The Achilles tendon is among the most robust tendon within the body. The Achilles attaches the calf muscles on the heel bone, so transfers the forces from your calf muscles to the foot for walking and running. One major physiological disadvantage of this Achilles tendon would be that it plus the calf muscles are a two-joint design. Therefore the Achilles tendon and the muscle traverses two joints – the knee joint and also the ankle joint. If in the course of activity the 2 joints will be moving in contrary directions, in this case the ankle is dorsiflexing at the same time that the knee will be extending, then the force on the tendon is rather substantial and when there is some weakness or problem with the tendon it could rip or break. This would take place in sporting activities for example tennis or badminton where there are lot of quick stop and start movement.

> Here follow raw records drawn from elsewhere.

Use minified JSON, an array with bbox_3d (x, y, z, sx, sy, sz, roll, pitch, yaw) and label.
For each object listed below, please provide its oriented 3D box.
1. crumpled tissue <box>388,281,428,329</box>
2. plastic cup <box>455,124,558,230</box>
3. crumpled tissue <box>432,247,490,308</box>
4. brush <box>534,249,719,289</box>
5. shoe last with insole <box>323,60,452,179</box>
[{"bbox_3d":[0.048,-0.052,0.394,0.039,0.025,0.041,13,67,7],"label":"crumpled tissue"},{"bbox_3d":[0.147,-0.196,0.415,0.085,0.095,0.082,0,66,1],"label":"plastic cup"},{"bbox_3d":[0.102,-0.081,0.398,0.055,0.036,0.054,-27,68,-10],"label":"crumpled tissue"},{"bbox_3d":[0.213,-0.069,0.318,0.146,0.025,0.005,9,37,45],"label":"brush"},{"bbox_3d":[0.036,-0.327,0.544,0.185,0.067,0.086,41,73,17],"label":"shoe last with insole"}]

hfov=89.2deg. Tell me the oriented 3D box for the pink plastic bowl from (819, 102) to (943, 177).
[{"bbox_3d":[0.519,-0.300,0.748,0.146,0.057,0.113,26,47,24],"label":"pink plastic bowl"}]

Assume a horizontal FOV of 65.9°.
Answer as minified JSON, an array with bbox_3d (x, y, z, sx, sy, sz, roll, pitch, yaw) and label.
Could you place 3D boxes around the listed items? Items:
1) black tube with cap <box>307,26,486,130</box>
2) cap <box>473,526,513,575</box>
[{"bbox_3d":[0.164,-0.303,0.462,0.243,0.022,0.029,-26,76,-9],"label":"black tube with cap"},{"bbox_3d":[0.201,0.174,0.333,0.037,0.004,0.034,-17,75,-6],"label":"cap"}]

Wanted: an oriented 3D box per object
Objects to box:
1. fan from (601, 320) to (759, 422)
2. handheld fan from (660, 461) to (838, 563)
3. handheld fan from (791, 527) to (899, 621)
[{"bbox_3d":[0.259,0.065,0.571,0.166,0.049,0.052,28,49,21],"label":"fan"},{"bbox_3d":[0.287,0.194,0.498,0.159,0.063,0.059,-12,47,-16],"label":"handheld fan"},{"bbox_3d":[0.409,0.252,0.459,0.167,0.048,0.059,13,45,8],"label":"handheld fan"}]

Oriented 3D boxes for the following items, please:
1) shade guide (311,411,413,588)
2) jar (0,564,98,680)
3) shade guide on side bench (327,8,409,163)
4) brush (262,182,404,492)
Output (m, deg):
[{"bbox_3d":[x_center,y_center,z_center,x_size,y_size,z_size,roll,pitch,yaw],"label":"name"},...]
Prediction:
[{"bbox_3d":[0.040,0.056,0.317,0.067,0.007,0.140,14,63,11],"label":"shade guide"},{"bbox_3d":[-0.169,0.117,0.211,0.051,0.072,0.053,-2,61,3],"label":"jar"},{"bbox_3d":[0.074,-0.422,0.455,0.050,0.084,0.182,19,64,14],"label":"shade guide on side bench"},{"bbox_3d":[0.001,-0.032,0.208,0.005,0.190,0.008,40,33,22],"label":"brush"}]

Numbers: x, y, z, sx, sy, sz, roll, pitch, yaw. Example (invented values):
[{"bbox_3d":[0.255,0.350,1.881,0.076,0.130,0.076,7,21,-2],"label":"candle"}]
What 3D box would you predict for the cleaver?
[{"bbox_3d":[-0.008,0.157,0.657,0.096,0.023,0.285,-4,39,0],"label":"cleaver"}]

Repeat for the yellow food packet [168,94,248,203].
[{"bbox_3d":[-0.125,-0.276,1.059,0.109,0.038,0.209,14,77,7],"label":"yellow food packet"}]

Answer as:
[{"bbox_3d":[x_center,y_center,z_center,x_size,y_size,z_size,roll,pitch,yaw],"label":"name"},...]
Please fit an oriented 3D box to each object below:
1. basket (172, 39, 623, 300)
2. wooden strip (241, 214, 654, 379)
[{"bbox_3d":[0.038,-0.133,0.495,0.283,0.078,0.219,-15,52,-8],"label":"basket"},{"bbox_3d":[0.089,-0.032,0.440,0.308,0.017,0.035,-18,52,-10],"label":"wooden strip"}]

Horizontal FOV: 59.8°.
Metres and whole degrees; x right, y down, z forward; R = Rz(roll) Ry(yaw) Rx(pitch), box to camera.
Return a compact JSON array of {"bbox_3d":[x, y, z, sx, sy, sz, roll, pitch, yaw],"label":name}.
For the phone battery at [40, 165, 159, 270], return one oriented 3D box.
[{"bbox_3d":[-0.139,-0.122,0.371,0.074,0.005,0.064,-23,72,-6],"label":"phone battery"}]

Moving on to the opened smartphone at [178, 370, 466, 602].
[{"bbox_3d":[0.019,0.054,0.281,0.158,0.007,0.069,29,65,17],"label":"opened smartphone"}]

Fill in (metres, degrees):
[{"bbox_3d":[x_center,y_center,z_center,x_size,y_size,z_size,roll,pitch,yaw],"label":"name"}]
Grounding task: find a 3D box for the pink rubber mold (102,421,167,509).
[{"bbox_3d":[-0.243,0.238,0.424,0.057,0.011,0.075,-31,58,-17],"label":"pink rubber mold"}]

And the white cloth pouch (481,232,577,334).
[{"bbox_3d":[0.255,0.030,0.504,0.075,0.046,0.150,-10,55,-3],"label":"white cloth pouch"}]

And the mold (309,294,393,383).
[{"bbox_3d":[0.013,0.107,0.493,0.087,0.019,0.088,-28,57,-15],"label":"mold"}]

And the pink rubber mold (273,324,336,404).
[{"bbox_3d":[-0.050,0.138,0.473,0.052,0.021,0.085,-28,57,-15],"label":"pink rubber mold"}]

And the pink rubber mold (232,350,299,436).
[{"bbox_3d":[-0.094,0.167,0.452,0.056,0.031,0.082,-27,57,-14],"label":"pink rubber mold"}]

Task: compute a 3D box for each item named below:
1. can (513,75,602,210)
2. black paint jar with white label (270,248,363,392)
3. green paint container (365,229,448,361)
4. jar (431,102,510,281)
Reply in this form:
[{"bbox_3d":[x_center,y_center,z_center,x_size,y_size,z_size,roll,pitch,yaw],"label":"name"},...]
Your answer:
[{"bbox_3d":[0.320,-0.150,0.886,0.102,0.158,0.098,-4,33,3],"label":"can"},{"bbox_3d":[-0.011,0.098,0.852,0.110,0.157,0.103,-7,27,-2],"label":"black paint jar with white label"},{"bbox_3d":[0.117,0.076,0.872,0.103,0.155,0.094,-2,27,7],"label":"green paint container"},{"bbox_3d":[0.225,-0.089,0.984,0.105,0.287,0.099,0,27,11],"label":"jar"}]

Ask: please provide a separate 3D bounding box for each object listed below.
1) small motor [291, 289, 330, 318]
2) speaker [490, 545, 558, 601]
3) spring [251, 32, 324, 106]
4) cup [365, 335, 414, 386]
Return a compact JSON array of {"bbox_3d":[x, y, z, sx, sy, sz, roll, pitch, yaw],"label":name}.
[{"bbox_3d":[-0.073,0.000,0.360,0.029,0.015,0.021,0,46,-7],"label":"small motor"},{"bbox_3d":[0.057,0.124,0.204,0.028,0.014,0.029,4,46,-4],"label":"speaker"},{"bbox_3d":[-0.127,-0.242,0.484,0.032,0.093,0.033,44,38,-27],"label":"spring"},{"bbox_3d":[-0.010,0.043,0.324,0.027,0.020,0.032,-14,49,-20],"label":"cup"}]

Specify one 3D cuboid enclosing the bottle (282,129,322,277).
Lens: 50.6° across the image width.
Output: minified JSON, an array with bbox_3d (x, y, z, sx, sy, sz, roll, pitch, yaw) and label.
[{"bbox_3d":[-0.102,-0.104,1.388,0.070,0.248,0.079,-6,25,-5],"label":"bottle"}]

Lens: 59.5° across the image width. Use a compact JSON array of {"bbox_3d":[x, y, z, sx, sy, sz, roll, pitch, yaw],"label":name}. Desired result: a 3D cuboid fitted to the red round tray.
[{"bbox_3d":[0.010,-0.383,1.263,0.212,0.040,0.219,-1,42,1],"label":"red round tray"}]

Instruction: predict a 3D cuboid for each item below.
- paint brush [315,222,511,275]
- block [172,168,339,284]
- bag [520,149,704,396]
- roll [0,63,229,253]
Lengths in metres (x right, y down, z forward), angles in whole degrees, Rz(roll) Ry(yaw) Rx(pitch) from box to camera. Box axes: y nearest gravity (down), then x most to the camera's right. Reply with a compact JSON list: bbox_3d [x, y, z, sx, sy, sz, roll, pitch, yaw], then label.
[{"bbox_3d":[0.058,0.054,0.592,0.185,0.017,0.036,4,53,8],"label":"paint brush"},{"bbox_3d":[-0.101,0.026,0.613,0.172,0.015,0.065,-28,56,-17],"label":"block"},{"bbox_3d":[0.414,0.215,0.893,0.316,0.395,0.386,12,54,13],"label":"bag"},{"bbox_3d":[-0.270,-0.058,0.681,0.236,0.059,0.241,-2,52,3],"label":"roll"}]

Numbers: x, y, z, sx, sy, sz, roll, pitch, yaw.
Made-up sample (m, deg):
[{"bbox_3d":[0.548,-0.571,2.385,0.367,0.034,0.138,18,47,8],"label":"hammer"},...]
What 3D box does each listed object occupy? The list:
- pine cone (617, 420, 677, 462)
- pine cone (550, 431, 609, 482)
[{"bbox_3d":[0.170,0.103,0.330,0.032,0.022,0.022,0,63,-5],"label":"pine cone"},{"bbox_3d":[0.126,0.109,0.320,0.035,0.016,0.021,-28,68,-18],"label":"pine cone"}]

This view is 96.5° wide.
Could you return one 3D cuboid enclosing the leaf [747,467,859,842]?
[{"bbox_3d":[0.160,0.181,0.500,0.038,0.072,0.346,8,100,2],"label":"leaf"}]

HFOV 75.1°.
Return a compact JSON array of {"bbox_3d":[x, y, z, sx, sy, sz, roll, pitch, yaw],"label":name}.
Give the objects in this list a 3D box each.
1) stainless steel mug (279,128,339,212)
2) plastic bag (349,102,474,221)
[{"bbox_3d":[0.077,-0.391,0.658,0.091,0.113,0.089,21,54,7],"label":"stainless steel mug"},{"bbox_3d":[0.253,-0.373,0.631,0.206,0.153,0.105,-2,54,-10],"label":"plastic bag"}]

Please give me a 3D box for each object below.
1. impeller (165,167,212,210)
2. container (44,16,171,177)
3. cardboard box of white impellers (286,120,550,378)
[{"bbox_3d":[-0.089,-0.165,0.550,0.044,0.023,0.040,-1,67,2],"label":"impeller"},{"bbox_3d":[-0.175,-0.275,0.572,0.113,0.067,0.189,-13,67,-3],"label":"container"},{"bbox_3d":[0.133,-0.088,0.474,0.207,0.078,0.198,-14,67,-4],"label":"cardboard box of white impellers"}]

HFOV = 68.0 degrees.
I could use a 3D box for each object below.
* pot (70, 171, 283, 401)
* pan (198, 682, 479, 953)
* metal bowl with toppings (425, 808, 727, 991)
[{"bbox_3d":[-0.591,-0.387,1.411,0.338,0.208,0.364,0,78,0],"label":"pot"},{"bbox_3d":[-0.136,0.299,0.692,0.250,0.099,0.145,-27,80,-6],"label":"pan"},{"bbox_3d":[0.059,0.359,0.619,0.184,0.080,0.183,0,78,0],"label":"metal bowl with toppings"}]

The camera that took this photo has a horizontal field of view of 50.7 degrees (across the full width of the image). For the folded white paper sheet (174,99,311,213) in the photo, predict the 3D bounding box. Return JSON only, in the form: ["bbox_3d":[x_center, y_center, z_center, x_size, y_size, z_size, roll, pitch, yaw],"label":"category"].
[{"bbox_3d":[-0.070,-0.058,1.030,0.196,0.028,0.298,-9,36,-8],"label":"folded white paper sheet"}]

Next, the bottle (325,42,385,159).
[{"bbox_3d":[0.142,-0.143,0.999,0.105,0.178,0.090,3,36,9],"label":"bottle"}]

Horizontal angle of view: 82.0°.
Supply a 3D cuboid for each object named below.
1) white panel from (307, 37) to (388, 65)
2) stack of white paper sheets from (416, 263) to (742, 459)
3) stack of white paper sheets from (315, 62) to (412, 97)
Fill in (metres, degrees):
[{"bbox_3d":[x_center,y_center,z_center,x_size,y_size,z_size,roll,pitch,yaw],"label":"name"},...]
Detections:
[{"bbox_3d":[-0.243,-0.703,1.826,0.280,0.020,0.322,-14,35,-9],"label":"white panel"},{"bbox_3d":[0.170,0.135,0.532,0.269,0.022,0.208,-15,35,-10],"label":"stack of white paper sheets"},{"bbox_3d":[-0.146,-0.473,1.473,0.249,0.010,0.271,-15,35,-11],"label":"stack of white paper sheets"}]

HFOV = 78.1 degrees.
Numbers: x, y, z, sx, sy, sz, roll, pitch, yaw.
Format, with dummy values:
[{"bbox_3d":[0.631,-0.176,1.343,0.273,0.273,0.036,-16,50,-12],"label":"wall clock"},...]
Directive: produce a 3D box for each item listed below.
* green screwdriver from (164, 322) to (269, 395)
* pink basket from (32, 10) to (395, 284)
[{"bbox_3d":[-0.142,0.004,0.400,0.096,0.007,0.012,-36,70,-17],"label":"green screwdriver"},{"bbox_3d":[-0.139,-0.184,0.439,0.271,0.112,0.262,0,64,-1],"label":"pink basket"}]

When the Achilles tendon may rupture it can be pretty dramatic. At times there is an audible snap, but sometimes there may be no pain and the athlete simply falls to the floor as they loose all power from the calf muscles through to the foot. There are various videos of the tendon rupturing in athletes accessible in places like YouTube. A basic search there will locate them. The video clips reveal just how dramatic the rupture is, precisely how simple it appears to happen and the way straight away debilitating it is in the athlete as soon as it occurs. Clinically a rupture of the Achilles tendon is really evident to identify and evaluate, as when they contract the calf muscles, the foot will not move. When standing they are unable to raise up on to the toes. The Thompson test is a check that when the calf muscle is squeezed, then your foot should plantarflex. When the tendon is torn, then this does not happen.
The initial approach to an Achilles tendon rupture is ice and pain relief as well as the athlete to get off the leg, normally in a walking brace or splint. You can find mixed thoughts on the definitive approach to an Achilles tendon tear. One choice is surgical, and the alternative choice is to using a walking splint. The studies looking at the two choices is rather obvious in demonstrating that there's no distinction between the 2 concerning the long term results, so you can be comfortable in knowing that whichever treatment solution is used, then the long terms results are exactly the same. For the short term, the surgical method should get the athlete returning to sport quicker, however as always, any surgical treatment does have a modest anaesthetic danger as well as surgical site infection risk. That risk has to be compared to the requirement to come back to the activity quicker.
What's probably more significant compared to selection of the surgical or non-surgical therapy is the actual rehab immediately after. The research is very apparent that the quicker weight bearing and motion is done, the better the end result. This must be undertaken progressively and slowly but surely permitting the tendon along with the muscle to build up strength before the resumption of sporting activity.